On a personal level, it wasn’t a worse year than last year, which is the first time I could say that in a few years. All around me, though, are people whose years have ranged from below-average to stunningly-godawful. The missus and I are not in the best of health ourselves – she battles the fatigue and thyroid stuff while I try to find a way to sleep with a bi-level CPAP mask over my face in hopes it’ll improve my quality of sleep and quality of life. It’s been almost six weeks and I still haven’t slept through the night with it once. Hell, only once have I made it to 7 AM without ripping it off and throwing it aside, and I woke up every two hours all night. I don’t think this is what they had in mind. And God forbid you go back and ask for some sort of sedative or tranquilizer or something to at least give you a chance to acclimate, because you’ll get tagged as “drug seeking” and then it’s real trouble. Which is why I’ve had to bite my tongue and just accept whatever sad-sack ineffective prescription NSAID the insurance will condescend to pay for. If there’s an opioid epidemic in this country, it sure as hell isn’t in Silly Con Valley at my Walgreens.

But we traveled again. We left the country for the first time in five years, we saw Japan for the first time, we spent some quality time in a Birmingham that has bike share and a raging craft beer scene.

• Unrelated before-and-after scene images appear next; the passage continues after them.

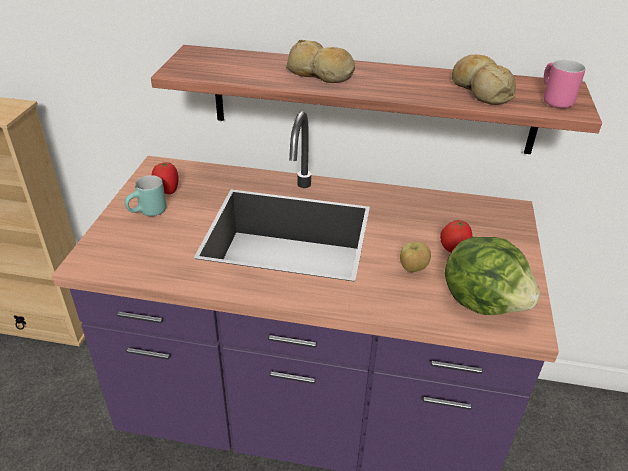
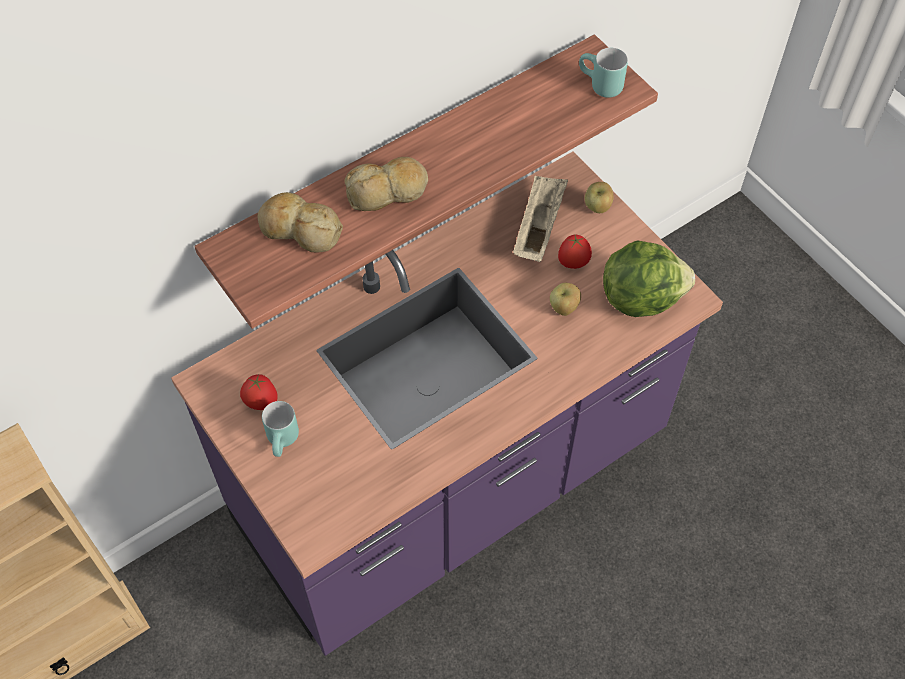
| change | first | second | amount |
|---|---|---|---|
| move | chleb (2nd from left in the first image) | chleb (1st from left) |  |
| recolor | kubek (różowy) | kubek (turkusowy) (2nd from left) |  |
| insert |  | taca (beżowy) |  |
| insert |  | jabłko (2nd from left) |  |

I probably wasted too much money this year by saying “screw it” and just buying anything I wanted that cost $30 instead of spending months agonizing over it, which is how I ended up with way too many books in the Kindle app and a couple of dart blasters that are incompatible with everything else in the house (or each other).

And I actually have plans for next year – they’re more or less the same plans as every year, but I’m going to try again to stick with it: quit with the vending machines and fast food and extraneous bread and sodas, fill all three rings on the Apple Watch every day even if it means walking or riding when I get home, and take advantage of the first positive change at the job in four years to kickstart improving the other areas of my life. The things you do to try to keep body and soul together while a depressing job tries to part them aren’t necessarily good to keep doing once you turn the tide.

Oh, and see The Force Awakens again. And again. And possibly again.

 

 

* Although I still want Notre Dame to beat the hell out of USC.